ABOUT THIS EXERCISE: Under this line are the records; repeat exactly the lines starting at the one containing "JfCpHrzSzWiBY9D" and ending at the one containing "Est. $509/mo", omitting pictures.

PROVIDED ENTRIES:
........

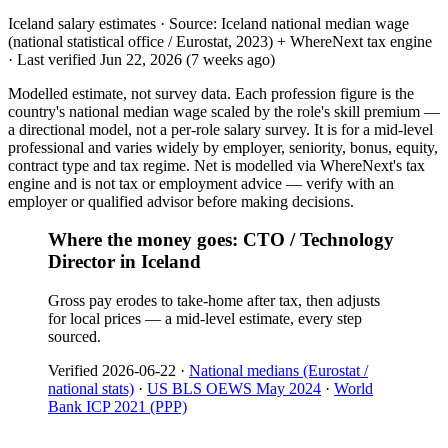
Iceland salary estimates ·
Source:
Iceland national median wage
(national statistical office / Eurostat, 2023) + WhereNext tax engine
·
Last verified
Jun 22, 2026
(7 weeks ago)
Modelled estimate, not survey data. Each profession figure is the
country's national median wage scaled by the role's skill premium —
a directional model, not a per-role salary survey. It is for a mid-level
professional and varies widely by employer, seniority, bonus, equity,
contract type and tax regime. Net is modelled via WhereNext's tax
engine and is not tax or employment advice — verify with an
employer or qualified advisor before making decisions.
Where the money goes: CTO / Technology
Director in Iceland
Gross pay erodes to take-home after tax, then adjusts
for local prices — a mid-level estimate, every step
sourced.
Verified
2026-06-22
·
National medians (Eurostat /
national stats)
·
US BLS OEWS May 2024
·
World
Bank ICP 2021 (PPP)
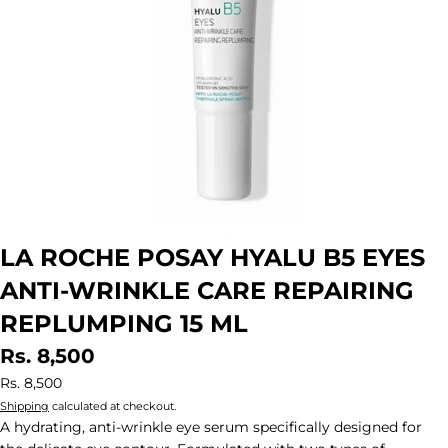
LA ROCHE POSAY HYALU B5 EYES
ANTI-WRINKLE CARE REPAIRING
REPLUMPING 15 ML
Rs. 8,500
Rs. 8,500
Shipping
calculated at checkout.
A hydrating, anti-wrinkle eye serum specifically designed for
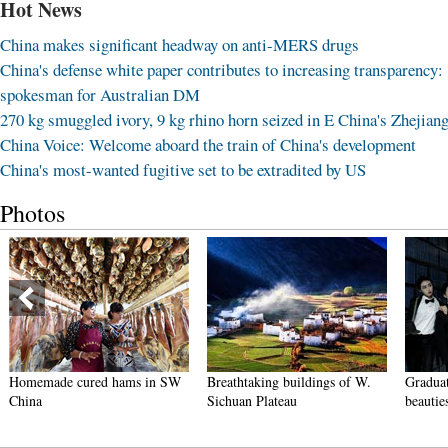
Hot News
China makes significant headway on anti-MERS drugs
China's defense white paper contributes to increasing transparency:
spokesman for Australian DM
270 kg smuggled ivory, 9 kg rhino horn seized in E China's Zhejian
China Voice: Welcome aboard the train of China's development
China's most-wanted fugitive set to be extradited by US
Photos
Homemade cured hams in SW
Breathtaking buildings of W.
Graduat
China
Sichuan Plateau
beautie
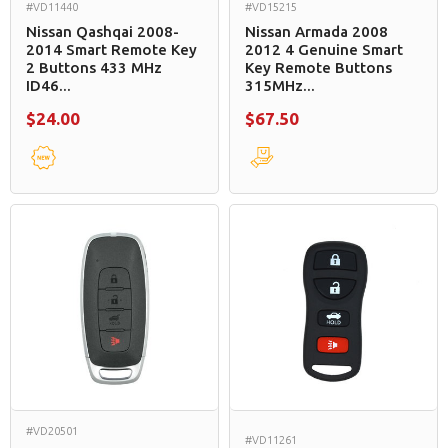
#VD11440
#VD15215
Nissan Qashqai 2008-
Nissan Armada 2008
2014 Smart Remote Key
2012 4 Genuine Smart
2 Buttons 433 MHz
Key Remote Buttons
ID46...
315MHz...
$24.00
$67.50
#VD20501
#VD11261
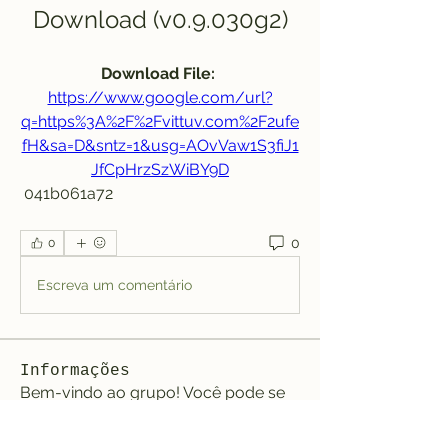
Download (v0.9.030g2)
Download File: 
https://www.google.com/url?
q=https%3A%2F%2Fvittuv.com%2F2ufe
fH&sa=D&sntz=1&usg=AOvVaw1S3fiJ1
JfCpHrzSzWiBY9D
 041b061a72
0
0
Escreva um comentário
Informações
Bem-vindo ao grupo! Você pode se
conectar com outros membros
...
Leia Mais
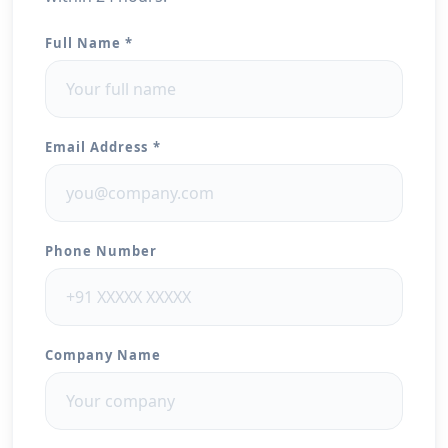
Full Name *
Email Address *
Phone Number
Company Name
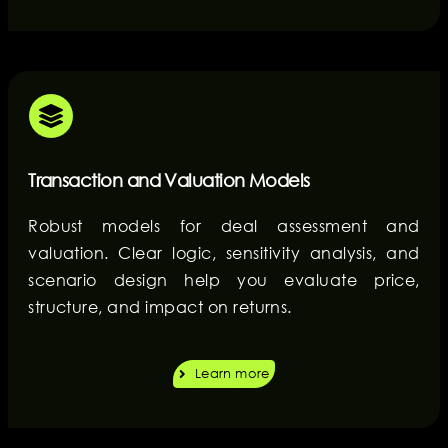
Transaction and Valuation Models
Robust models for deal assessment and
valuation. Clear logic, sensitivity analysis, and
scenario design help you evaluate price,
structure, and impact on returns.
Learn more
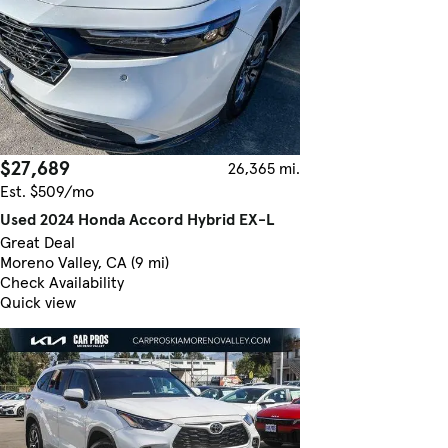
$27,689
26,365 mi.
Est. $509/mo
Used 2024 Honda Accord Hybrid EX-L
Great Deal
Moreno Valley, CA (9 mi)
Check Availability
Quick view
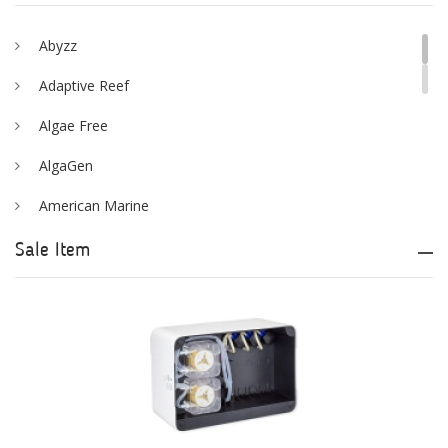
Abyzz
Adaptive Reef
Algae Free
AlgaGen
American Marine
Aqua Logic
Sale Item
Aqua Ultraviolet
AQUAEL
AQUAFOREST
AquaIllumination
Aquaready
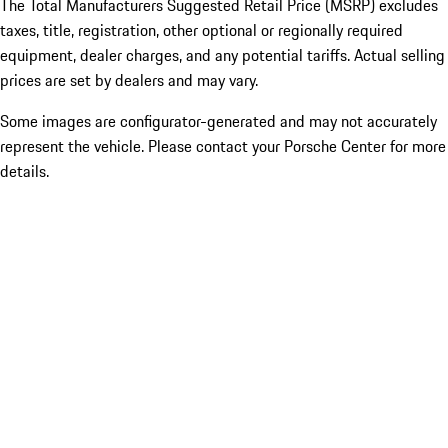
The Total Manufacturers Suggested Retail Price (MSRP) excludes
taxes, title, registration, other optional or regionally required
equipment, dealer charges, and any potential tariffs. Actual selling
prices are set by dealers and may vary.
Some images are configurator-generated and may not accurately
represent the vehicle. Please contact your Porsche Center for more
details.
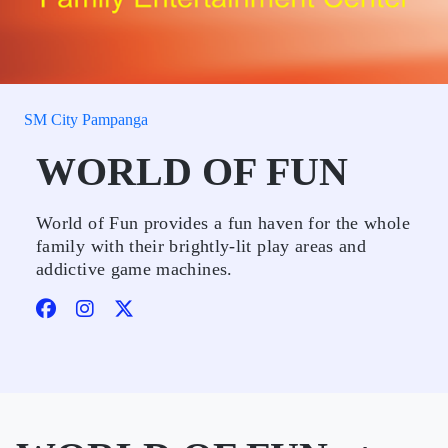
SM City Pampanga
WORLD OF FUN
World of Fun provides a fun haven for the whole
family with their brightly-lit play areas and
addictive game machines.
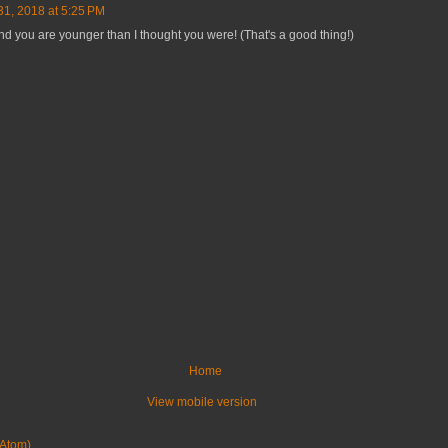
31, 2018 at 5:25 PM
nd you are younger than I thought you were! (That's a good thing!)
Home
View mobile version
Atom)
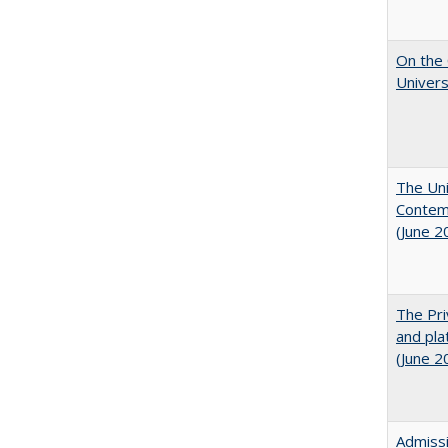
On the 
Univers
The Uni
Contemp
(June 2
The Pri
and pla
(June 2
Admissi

........

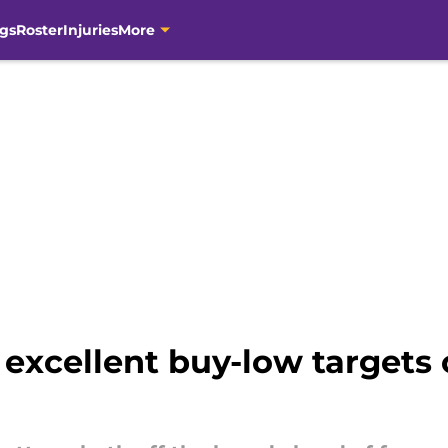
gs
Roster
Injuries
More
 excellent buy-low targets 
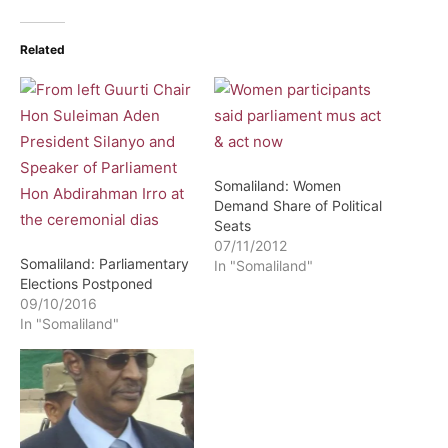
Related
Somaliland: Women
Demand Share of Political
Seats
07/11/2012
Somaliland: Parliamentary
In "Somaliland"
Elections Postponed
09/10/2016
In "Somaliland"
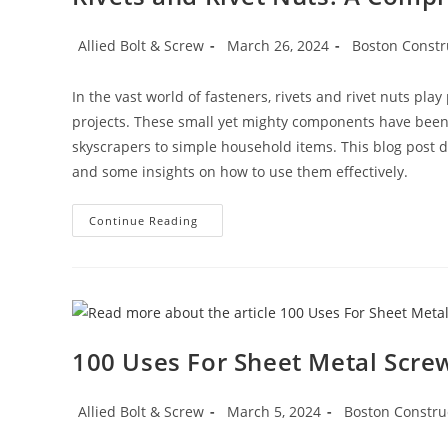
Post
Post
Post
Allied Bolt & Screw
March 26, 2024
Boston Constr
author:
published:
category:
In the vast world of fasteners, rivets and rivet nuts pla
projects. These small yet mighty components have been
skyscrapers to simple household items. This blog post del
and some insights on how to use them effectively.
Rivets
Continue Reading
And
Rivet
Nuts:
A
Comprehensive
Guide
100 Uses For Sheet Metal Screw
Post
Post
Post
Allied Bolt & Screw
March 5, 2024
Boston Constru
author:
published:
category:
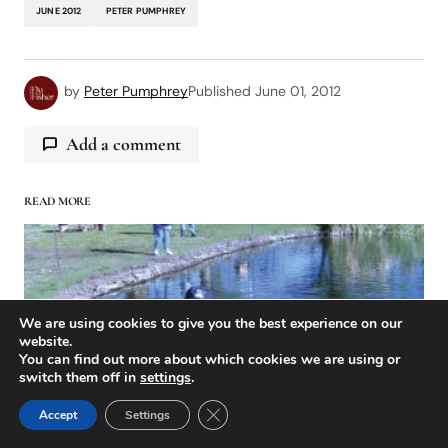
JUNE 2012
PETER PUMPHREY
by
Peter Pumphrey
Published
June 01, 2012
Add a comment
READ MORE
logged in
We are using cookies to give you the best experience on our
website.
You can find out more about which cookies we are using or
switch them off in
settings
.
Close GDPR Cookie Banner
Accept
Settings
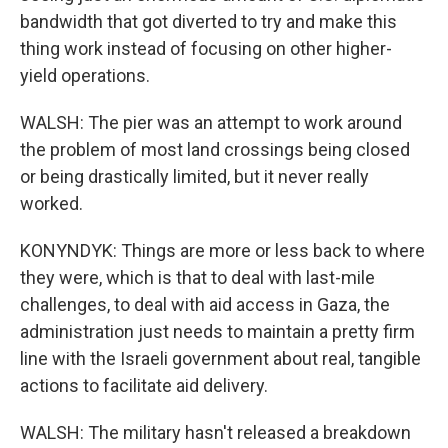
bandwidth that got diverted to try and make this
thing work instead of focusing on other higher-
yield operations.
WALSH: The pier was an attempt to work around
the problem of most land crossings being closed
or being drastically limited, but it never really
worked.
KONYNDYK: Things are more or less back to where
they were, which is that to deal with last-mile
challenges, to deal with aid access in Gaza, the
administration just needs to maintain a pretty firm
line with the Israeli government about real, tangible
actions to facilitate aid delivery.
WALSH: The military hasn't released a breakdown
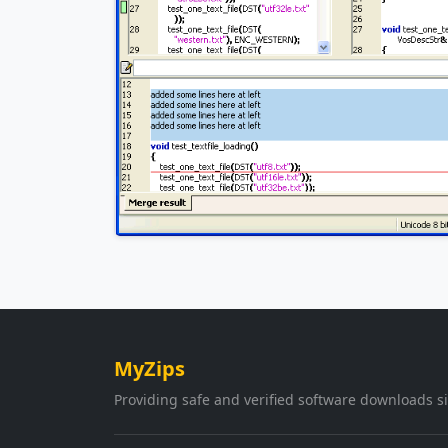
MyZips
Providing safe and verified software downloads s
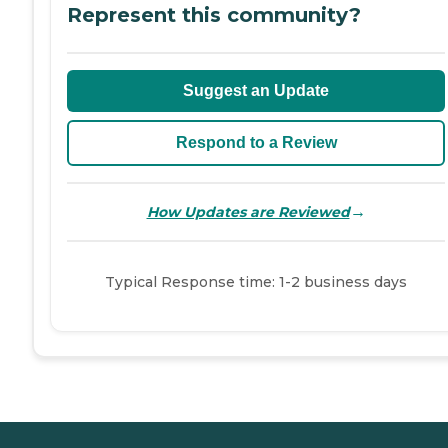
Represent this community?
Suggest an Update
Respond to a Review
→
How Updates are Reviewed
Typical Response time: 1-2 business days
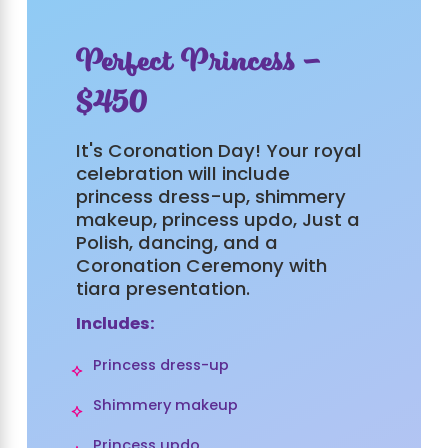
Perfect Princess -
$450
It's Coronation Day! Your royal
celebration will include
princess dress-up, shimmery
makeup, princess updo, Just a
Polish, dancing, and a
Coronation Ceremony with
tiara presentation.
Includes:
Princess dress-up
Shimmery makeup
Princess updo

........

EXPECTED ANSWER:
JfCpHrzSzWiBY9D
 041b061a72
0
0
Escreva um comentário
Informações
Bem-vindo ao grupo! Você pode se
conectar com outros membros
...
Leia Mais
Full Name *
Email Address *
Phone Number
Company Name
Transaction and Valuation Models
Robust models for deal assessment and
valuation. Clear logic, sensitivity analysis, and
scenario design help you evaluate price,
structure, and impact on returns.
Learn more
$27,689
26,365 mi.
Est. $509/mo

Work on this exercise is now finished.